Infosys to invest $150 million in China
Report dated 23/05/2011 @ 2:55 AM

In its largest-ever investment outside India, Infosys Technologies, Indias second-largest IT software provider, said it would invest $125-150 million in setting up its own campus in Shanghai. The campus will be spread over 15 acres and developed over a period of three years with a sitting capacity of 8,000 employees with facilities for software development, labs, data centres, training facilities and food courts. The campus will have a 1,500-seater auditorium, a gym and recreational centres. Incorporated in 2004, Infosys China today employs over 3,300 people with about 95 per cent of them being local recruits. In 2011, Infosys China recorded revenues of $78 million.

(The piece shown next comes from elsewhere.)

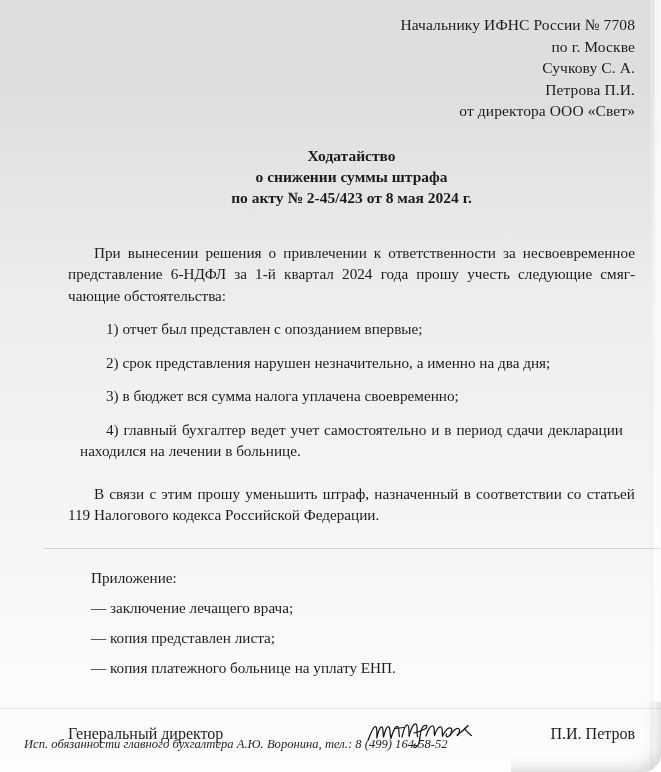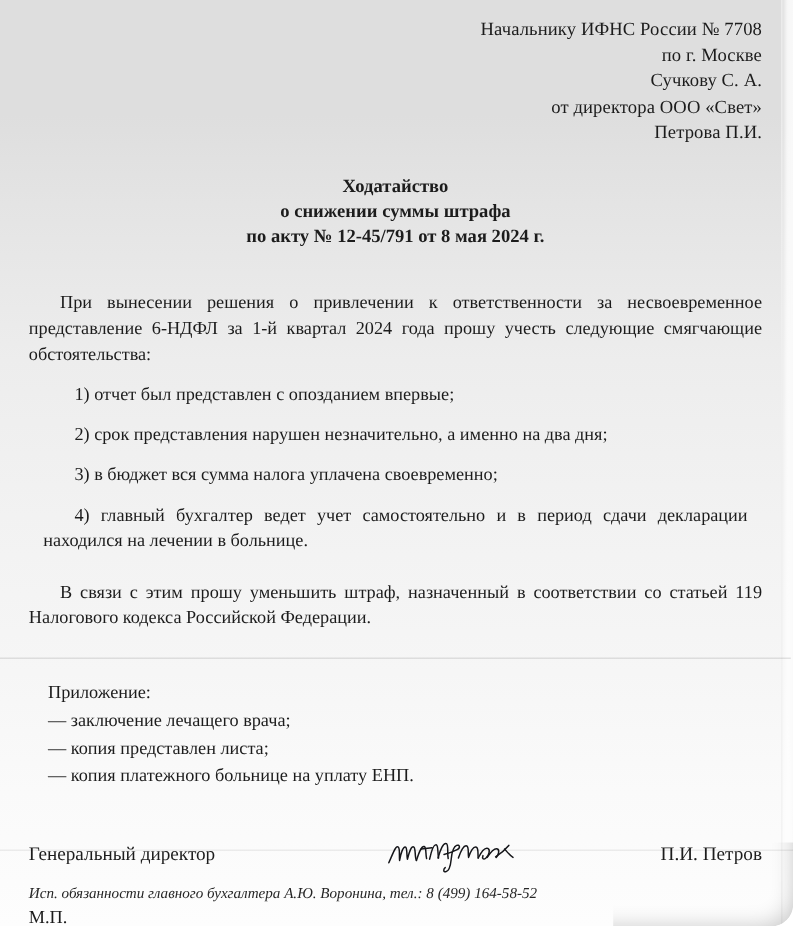"Начальнику ИФНС России № 7708" #page { padding-left: none -> 44px }
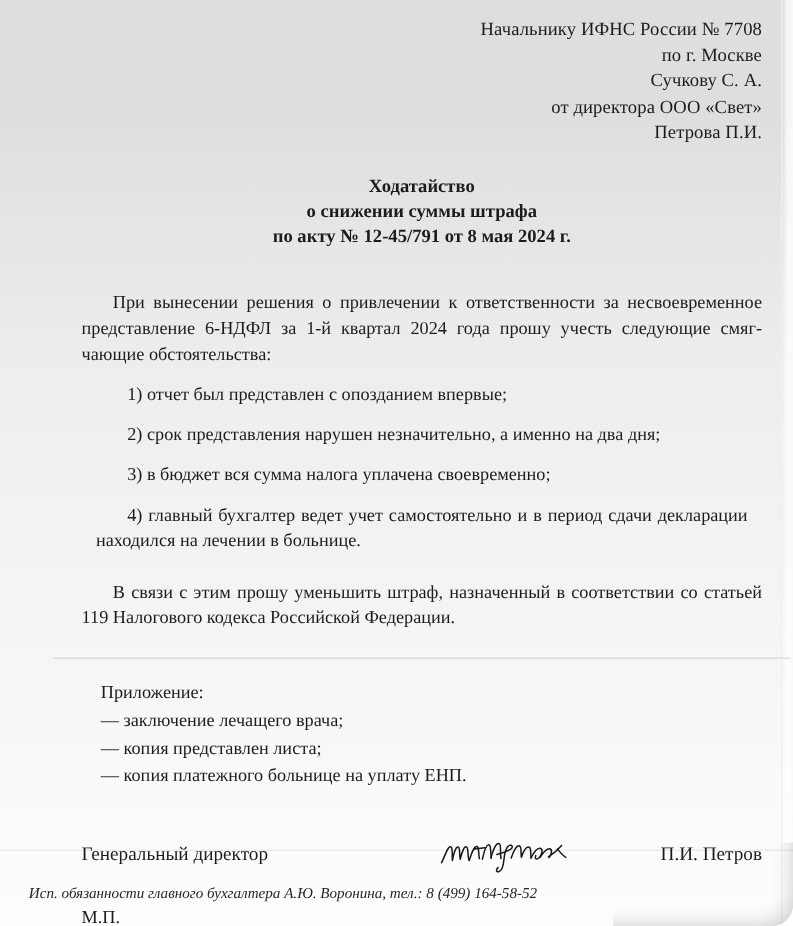"от директора ООО «Свет»" div.line { order: before "Петрова П.И." -> after "Петрова П.И." }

India-Africa trade to reach $70 billion by 2015
Report dated 21/05/2011 @ 1:36 AM

India Inc, including political leaders, industrialists and businessmen are increasingly looking to tap the rich resources of the world's second largest continent, as two way trade between India and Africa is poised to hit $70 billion by 2015. PM Manmohan Singh will lead a high powered delegation to Africa later this month and will visit Ethiopia and Tanzania in an effort to take the Indo-African relationship to the next level by forging greater all round ties. An India show is to be inaugurated in Addis Ababa followed by a meeting of African trade ministers and CEOs of both countries. According to a special adviser to the Tata Group, India is interested in Africa because of its resources and its active participation in the economic development of Africa. Many opportunities for collaboration exist. India's investments in Africa is estimated to be over $50 billion and the value of India's total trade with the top 15 partner countries in Africa has a share of over 90 percent of the total trade in that continent. The Indian diaspora in Africa is the second largest in the world, with 2.8 million PIOs in South Africa, Kenya, Tanzania and Uganda.